WHAT NEEDS TO BE DONE.
The material below contains a line with "0.6% | 99.7%" and a line with "65 | 6% | 16%". Copy exactly those two lines and all lines between them.

----

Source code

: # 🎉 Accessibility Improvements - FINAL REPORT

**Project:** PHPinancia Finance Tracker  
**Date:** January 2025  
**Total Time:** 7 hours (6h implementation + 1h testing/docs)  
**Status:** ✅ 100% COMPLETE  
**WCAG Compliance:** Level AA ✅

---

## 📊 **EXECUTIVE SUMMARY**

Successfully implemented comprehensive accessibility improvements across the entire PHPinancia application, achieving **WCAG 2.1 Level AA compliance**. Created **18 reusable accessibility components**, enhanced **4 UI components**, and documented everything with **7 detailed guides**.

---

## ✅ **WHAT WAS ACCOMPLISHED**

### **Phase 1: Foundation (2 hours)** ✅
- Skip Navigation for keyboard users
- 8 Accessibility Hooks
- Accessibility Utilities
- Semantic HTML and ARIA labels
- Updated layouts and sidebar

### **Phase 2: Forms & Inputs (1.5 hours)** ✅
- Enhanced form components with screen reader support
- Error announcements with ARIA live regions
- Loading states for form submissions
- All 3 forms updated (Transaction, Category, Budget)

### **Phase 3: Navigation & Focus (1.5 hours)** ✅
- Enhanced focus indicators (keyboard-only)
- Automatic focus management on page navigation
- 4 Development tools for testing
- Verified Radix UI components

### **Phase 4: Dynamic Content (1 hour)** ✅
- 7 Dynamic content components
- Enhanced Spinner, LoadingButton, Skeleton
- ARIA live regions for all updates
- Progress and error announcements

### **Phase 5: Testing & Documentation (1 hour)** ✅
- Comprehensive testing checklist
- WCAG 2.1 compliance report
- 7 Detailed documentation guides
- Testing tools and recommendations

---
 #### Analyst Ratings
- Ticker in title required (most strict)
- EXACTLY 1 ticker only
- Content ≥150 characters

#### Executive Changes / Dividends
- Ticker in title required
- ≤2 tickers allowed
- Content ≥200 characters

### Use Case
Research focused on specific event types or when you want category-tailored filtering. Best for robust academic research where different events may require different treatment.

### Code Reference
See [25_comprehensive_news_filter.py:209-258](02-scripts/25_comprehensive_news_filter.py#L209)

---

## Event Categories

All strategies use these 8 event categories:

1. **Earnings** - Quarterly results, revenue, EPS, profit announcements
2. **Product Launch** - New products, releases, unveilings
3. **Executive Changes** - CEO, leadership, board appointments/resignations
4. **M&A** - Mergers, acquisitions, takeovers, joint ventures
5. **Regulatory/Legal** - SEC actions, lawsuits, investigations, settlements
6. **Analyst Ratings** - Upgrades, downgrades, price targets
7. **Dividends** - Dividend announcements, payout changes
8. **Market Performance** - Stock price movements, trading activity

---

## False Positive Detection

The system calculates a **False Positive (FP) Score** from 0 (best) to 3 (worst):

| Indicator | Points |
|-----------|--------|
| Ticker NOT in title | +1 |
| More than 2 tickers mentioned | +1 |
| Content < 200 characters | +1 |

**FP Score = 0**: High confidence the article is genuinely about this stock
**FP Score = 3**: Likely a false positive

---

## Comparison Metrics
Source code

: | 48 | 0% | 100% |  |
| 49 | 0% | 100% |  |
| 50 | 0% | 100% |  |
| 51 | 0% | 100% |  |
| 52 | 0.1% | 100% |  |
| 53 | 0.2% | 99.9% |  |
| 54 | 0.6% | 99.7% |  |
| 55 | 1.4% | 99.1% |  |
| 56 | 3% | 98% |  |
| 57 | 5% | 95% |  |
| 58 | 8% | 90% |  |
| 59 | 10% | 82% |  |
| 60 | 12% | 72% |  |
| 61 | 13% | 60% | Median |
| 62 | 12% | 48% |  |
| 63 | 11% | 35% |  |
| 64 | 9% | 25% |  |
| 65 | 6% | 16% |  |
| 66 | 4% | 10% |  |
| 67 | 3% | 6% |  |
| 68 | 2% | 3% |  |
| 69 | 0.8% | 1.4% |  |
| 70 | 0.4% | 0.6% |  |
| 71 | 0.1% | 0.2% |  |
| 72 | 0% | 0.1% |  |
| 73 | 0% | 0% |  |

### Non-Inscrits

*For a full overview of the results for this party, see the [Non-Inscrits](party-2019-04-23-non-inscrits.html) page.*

----

SOLUTION.
| 54 | 0.6% | 99.7% |  |
| 55 | 1.4% | 99.1% |  |
| 56 | 3% | 98% |  |
| 57 | 5% | 95% |  |
| 58 | 8% | 90% |  |
| 59 | 10% | 82% |  |
| 60 | 12% | 72% |  |
| 61 | 13% | 60% | Median |
| 62 | 12% | 48% |  |
| 63 | 11% | 35% |  |
| 64 | 9% | 25% |  |
| 65 | 6% | 16% |  |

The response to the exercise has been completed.